Album Review: Jefferson Airplane- Grace’s Debut
Grace Slick made her onstage debut with the Jefferson Airplane on October 16, 1966; the band played two shows the night before with Grace’s predecessor Signe Anderson. Long a mainstay of the underground collectors’ scene, this historic recording now receives official release.
Right out of the gate the band seems intent on showing the Fillmore audience that things have changed. The set list includes several songs not played the previous night. Fred Neil‘s “The Other Side of This Life” is taken at midtempo to emphasize the heaviosity of the arrangement. (HP Lovecraft — a band that took more than a few pages from the Airplane’s stylistic book — also covered the song, but their version leaned more in a bouncy pop direction.) Since instrumental interplay was always a centerpiece of the Airplane’s attack, there’s plenty of guitar soloing on, around, under and over the triple vocal lines of Marty Balin, Grace Slick and Paul Kantner.

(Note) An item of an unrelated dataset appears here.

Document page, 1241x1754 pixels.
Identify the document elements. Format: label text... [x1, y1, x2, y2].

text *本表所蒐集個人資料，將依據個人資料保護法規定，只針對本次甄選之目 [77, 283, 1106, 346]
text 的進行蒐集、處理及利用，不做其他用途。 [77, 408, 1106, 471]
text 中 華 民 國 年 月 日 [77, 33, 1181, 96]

Speaking of oft-covered songs, Dino Danelli‘s Get Together” gets the Airplane treatment in a rendition that predates many of the more well-known versions. Grace’s lead vocal parts show her unafraid to take the spotlight: while Anderson may (or may not) have been close to her equal in terms of vocal ability, Grace has that certain something — gravitas might be a good word — that demands attention in a way than Anderson did not.
“Let Me In” shows the Airplane’s pop song side, but even here they manage to plug in a high-flying and exciting guitar solo. On “Don’t Let Me Down” the band moves into blues territory, one of their less-fortunate directions. While they’re competent enough on blues-inflected numbers — such pieces do offer ample lead guitar opportunities — they’re a notch or two less exciting than the other styles the band employs. And Marty Balin often seems to be trying just a bit too hard on those blues cuts.

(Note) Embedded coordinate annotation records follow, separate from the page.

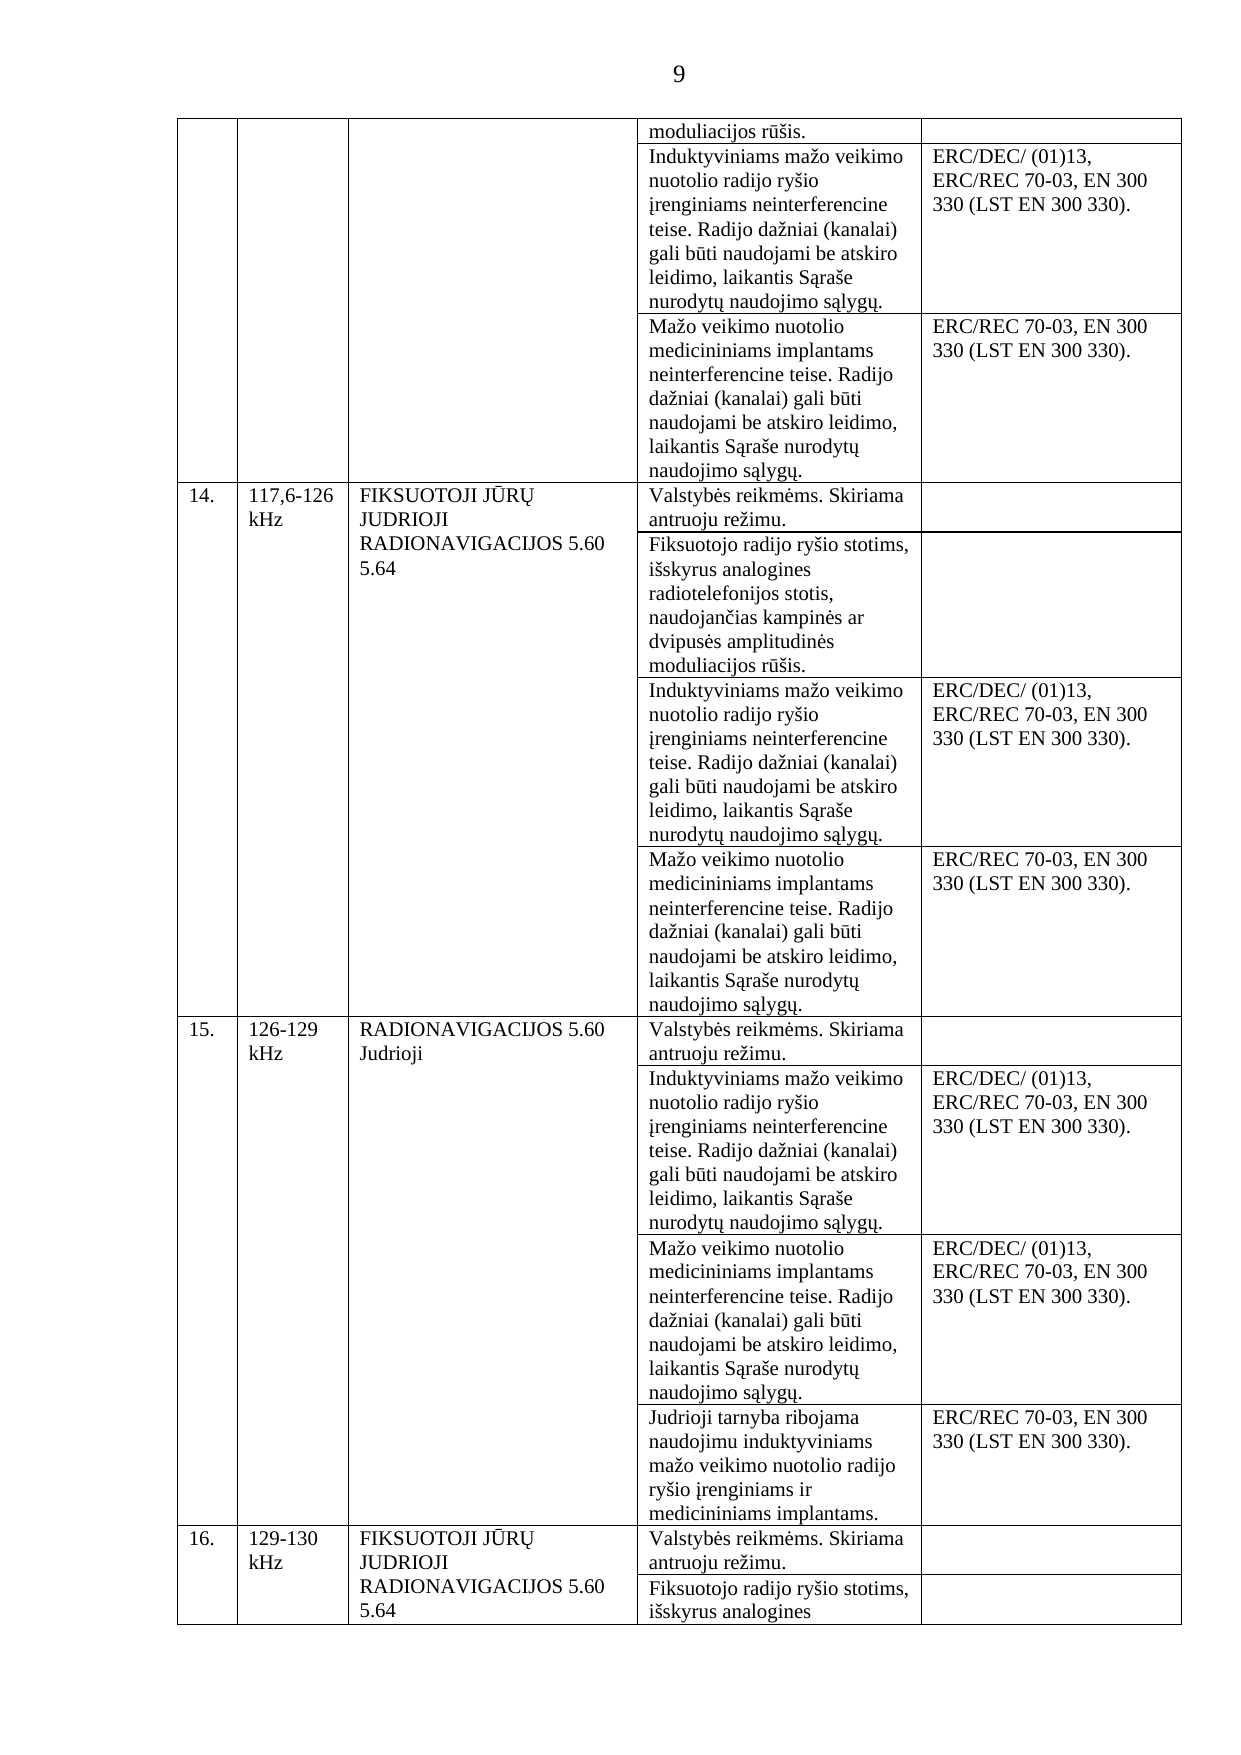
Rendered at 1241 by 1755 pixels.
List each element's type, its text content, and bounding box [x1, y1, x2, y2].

table_cell FIKSUOTOJI JŪRŲ JUDRIOJI RADIONAVIGACIJOS 5.60 5.64 [349, 1526, 637, 1623]
table_cell Fiksuotojo radijo ryšio stotims, išskyrus analogines radiotelefonijos stotis, naudojančias kampinės ar dvipusės amplitudinės moduliacijos rūšis. [638, 533, 921, 677]
table_cell Induktyviniams mažo veikimo nuotolio radijo ryšio įrenginiams neinterferencine teise. Radijo dažniai (kanalai) gali būti naudojami be atskiro leidimo, laikantis Sąraše nurodytų naudojimo sąlygų. [638, 144, 921, 313]
table_cell [922, 1017, 1181, 1065]
table_cell Mažo veikimo nuotolio medicininiams implantams neinterferencine teise. Radijo dažniai (kanalai) gali būti naudojami be atskiro leidimo, laikantis Sąraše nurodytų naudojimo sąlygų. [638, 314, 921, 482]
table_cell ERC/DEC/ (01)13, ERC/REC 70-03, EN 300 330 (LST EN 300 330). [922, 1235, 1181, 1404]
table_cell Mažo veikimo nuotolio medicininiams implantams neinterferencine teise. Radijo dažniai (kanalai) gali būti naudojami be atskiro leidimo, laikantis Sąraše nurodytų naudojimo sąlygų. [638, 847, 921, 1016]
table_cell [178, 119, 237, 482]
table_cell Fiksuotojo radijo ryšio stotims, išskyrus analogines [638, 1575, 921, 1623]
table_cell Induktyviniams mažo veikimo nuotolio radijo ryšio įrenginiams neinterferencine teise. Radijo dažniai (kanalai) gali būti naudojami be atskiro leidimo, laikantis Sąraše nurodytų naudojimo sąlygų. [638, 678, 921, 846]
table_cell ERC/DEC/ (01)13, ERC/REC 70-03, EN 300 330 (LST EN 300 330). [922, 144, 1181, 313]
table_cell Valstybės reikmėms. Skiriama antruoju režimu. [638, 1526, 921, 1574]
table_cell [922, 483, 1181, 531]
table_cell FIKSUOTOJI JŪRŲ JUDRIOJI RADIONAVIGACIJOS 5.60 5.64 [349, 483, 637, 1016]
table_cell 126-129 kHz [238, 1017, 348, 1525]
table_cell ERC/REC 70-03, EN 300 330 (LST EN 300 330). [922, 847, 1181, 1016]
table_cell 14. [178, 483, 237, 1016]
table_cell [922, 1526, 1181, 1574]
table_cell Induktyviniams mažo veikimo nuotolio radijo ryšio įrenginiams neinterferencine teise. Radijo dažniai (kanalai) gali būti naudojami be atskiro leidimo, laikantis Sąraše nurodytų naudojimo sąlygų. [638, 1066, 921, 1234]
table_cell Valstybės reikmėms. Skiriama antruoju režimu. [638, 1017, 921, 1065]
table_cell ERC/REC 70-03, EN 300 330 (LST EN 300 330). [922, 314, 1181, 482]
table_cell Mažo veikimo nuotolio medicininiams implantams neinterferencine teise. Radijo dažniai (kanalai) gali būti naudojami be atskiro leidimo, laikantis Sąraše nurodytų naudojimo sąlygų. [638, 1235, 921, 1404]
table_cell RADIONAVIGACIJOS 5.60 Judrioji [349, 1017, 637, 1525]
table_cell moduliacijos rūšis. [638, 119, 921, 143]
table_cell ERC/DEC/ (01)13, ERC/REC 70-03, EN 300 330 (LST EN 300 330). [922, 1066, 1181, 1234]
table_cell Valstybės reikmėms. Skiriama antruoju režimu. [638, 483, 921, 531]
table_cell [349, 119, 637, 482]
table_cell ERC/DEC/ (01)13, ERC/REC 70-03, EN 300 330 (LST EN 300 330). [922, 678, 1181, 846]
table_cell [238, 119, 348, 482]
table_cell 117,6-126 kHz [238, 483, 348, 1016]
table_cell ERC/REC 70-03, EN 300 330 (LST EN 300 330). [922, 1405, 1181, 1525]
table_cell [922, 1575, 1181, 1623]
table_cell 129-130 kHz [238, 1526, 348, 1623]
table_cell [922, 119, 1181, 143]
table_cell 15. [178, 1017, 237, 1525]
table_cell 16. [178, 1526, 237, 1623]
table_cell [922, 533, 1181, 677]
table_cell Judrioji tarnyba ribojama naudojimu induktyviniams mažo veikimo nuotolio radijo ryšio įrenginiams ir medicininiams implantams. [638, 1405, 921, 1525]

With its Kantner-Slick dual lead vocal, “Run Around” (originally on the group’s studio debut) foreshadows the vocal approach of Jefferson Starship. That’s not as gruesome as it might read in print: arguably, Grace’s voice blended every bit as successfully with Paul’s as it did with Marty’s. The early set closes with a straight-ahead, all-in reading of “It’s No Secret.” Everybody knows how they feel, indeed.
When the Airplane returns for their late-night set, they’ve got jamming on their minds: where the earlier set spotlighted shorter tracks, here they stretch out. Grace ably tackles her vocal parts on “Tobacco Road,” soaring above the guys, intent on making her presence known. With due respect to her predecessor, it’s not hard to imagine audience members this night playfully asking each other, “Signe who?”
A deeply strange choice of cover tunes follows. The Leiber/Stoller classic “Kansas City” is reinterpreted here as a turgid blues redeemed only by the fretwork of Jorma Kaukonen. Sure, structurally the song works as a blues, but why? It’s famously been posited that the Grateful Dead were the worst interpreters of Chuck Berry ever; a similar case could be made for Jefferson Airplane as a blues band (offshoot project Hot Tuna notwithstanding). Even as an avid Airplane fan I rate this one a snooze.
Things improve vastly with “Bringing Me Down.” Even though the song was on the group’s first album, its arrangement points the way toward later Airplane excursions. Again Grace forcefully lets us know she’s arrived.
“And I Like It” is one of the few songs reprised from the previous evening’s sets. More blues. It’s followed by “High Flyin’ Bird” (also performed the night before with Signe). Grace’s soaring harmonies complement a more assertive, impassioned performance than the band had turned in the night before. Here the Airplane proves it really is, as the song says, “the only way to fly.”
“This next thing is called ‘Thing,'” Marty Balin helpfully explains. A ten-minute exploratory piece, it’s one of the more worthwhile examples of its kind. Largely a one-chord jam, it’s nonetheless exciting. All the instruments compete for superiority throughout. The liner notes explain that the band included the number so that Grace could listen to it and figure out how she could add to it in the future. Warning to the uninitiated: there is a bass solo in the song. It’s good, but it’s…a bass solo.
The Airplane roars to the set’s conclusion with “3/5 of a Mile in 10 Seconds,” neatly bookending the pair of concerts; they had opened with this the night before (well, after “Jam” anyway). With the band taking the track a bit slower than they did the previous night, the song caps off Grace’s introduction as the new vocal-focal point of the band. After a single evening, Grace Slick is fully integrated into Jefferson Airplane. The best was yet to come.
As with the previous night’s set featuring Signe’s farewell, the tapes for this show have been a popular collectors’ item. But the sonic quality on these versions far surpasses the unofficial ones. Unlike, say The Who‘s BBC Sessions set (which compares unfavorably to the unofficial Maximum BBC bootleg), these discs render the bootlegs irrelevant. For Airplane fans — or anyone interested in the west coast sound of the sixties — these are the ones to have.